Il s’ensuit qu’en se bornant à examiner si une faute était imputable au chirurgien dans la prise en charge de Monsieur H et en écartant sa responsabilité, en l’absence d’une telle faute, la cour d’appel a fait l’exacte application du texte susvisé.

◼ Commentaire

Le Professeur BORGHETTI, observe que la Cour de cassation, pour rejeter le pourvoi du fabricant de la prothèse litigieuse, aurait pu cependant expliciter son raisonnement, en énonçant :
– que la rupture de la prothèse constituait un dysfonctionnement manifeste, – et que c’est ce dysfonctionnement, survenu dans des conditions normales d’utilisation,
– en l’absence d’autres causes connues susceptibles de l’expliquer,
– qui révèle l’absence de la sécurité à laquelle on pouvait légitimement s’attendre et qui permet donc de présumer le défaut, bien que la nature et l’origine exactes de celui-ci n’aient pas été clairement identifiées (Jean-Sébastien BORGHETTI, Revue des Contrats 2020, n° 2, p. 14).

Cet arrêt de la Cour de cassation est en harmonie avec la jurisprudence européenne : ainsi, pour la Cour de Justice de l’Union Européenne (CJUE) :
– le défaut de sécurité au sens de la directive, renvoie à la dangerosité anormale du produit ou absence de sécurité à laquelle on peut légitimement s’attendre,
– et le demandeur à réparation, n’a pas à prouver et identifier l’origine et la nature du défaut (CJUE, 5 mars 2015, n° C-503/13, Boston Scientific Medizintechnik GmbH : D. 2015, p. 1247, note Borghetti ; D. 2015, p. 2283, obs. Bacache ; D. 2016, p. 35, obs. Brun ; RTD civ. 2015, p. 406, obs. Jourdain ; JCP G 2015, p. 543, obs.
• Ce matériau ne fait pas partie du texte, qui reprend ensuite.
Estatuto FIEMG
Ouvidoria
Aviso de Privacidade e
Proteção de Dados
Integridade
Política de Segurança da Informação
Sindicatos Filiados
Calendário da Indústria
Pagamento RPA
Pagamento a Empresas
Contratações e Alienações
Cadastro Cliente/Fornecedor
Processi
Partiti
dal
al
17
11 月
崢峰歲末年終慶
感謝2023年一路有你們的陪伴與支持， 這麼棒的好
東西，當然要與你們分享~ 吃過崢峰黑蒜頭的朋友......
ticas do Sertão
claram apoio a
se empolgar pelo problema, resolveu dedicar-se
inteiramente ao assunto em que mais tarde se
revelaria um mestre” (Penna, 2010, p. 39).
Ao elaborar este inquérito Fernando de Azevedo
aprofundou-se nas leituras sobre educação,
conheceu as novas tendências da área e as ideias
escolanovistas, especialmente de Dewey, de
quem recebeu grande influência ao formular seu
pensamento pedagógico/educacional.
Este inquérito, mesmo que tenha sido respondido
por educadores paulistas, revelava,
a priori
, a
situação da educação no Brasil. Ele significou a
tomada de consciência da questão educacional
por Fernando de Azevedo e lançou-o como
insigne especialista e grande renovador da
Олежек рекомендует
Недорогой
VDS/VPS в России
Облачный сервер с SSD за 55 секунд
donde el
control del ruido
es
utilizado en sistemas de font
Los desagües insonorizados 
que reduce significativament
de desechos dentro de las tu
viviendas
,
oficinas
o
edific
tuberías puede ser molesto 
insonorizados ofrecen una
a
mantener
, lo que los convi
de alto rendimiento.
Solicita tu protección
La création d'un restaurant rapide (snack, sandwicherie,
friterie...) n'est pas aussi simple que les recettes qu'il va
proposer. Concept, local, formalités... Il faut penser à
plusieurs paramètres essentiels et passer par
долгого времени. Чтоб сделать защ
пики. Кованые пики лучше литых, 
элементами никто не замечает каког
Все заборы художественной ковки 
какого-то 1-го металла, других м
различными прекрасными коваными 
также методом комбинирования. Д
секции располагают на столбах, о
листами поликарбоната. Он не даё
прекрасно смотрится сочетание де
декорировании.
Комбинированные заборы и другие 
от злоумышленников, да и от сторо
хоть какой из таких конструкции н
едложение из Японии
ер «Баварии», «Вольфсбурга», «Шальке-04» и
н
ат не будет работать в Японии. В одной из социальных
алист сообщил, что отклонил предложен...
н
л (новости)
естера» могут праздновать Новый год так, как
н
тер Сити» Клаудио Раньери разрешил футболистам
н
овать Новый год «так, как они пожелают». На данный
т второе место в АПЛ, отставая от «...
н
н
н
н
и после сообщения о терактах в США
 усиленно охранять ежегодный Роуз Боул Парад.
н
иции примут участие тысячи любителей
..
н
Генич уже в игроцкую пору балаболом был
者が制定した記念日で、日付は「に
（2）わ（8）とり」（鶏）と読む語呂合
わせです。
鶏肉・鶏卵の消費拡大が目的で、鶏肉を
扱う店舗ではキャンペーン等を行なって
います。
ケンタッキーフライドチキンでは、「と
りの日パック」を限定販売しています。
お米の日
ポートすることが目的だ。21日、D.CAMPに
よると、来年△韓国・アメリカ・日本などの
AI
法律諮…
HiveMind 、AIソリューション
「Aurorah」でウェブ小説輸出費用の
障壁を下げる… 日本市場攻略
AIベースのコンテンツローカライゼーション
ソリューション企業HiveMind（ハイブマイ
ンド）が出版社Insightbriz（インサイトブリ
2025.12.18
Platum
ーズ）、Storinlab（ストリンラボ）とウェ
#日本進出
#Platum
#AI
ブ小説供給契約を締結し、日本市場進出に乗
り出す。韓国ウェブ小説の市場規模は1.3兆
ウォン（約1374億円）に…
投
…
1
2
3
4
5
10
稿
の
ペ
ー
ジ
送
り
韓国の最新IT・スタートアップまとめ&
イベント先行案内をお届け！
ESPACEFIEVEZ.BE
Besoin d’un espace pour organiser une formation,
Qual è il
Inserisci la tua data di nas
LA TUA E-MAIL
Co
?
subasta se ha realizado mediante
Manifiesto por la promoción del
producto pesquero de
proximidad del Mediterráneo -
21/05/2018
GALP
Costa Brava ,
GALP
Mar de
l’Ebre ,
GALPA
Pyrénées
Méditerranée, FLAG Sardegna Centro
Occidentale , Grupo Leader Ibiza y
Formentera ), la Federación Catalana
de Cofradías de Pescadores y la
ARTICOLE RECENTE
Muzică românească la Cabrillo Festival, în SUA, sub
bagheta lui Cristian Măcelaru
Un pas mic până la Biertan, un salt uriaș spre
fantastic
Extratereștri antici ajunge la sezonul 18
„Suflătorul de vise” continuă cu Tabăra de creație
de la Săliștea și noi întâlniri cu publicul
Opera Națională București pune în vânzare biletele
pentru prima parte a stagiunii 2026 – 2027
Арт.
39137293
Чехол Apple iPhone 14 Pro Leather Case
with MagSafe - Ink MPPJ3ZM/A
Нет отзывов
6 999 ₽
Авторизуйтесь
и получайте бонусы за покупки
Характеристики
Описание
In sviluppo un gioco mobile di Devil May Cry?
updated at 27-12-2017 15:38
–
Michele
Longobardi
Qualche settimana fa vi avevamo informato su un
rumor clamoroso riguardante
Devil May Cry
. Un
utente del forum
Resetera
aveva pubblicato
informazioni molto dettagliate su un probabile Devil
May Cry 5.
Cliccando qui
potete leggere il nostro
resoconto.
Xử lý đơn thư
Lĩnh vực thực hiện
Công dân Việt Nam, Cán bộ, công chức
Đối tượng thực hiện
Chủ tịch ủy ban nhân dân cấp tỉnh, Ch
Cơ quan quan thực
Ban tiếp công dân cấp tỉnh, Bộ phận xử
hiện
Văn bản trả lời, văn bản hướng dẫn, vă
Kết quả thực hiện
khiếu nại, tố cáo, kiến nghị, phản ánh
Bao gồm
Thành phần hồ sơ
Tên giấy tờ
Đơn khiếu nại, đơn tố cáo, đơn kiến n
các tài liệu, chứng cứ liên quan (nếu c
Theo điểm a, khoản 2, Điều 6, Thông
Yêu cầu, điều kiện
Grynbaum ; RDC 2015, n° 112h3, p. 466, note Viney).

Cela revient à consacrer une présomption simple (qui peut être combattue par la preuve contraire) du caractère défectueux d’un produit, dès lors :
– que le défaut est apparu,
– dans des conditions normales d’utilisation, sans abus,
– et en l’absence d’autres causes pouvant expliquer le dysfonctionnement.

◼ Mots clé

  • Responsabilité du fait des produits défectueux – Article 1245-3 du Code civil – Absence de la sécurité à laquelle on peut légitimement s’attendre – Responsabilité du fournisseur de prothèse (oui) – Faute du chirurgien (non) – Responsabilité du chirurgien (non) – Rejet des pourvois.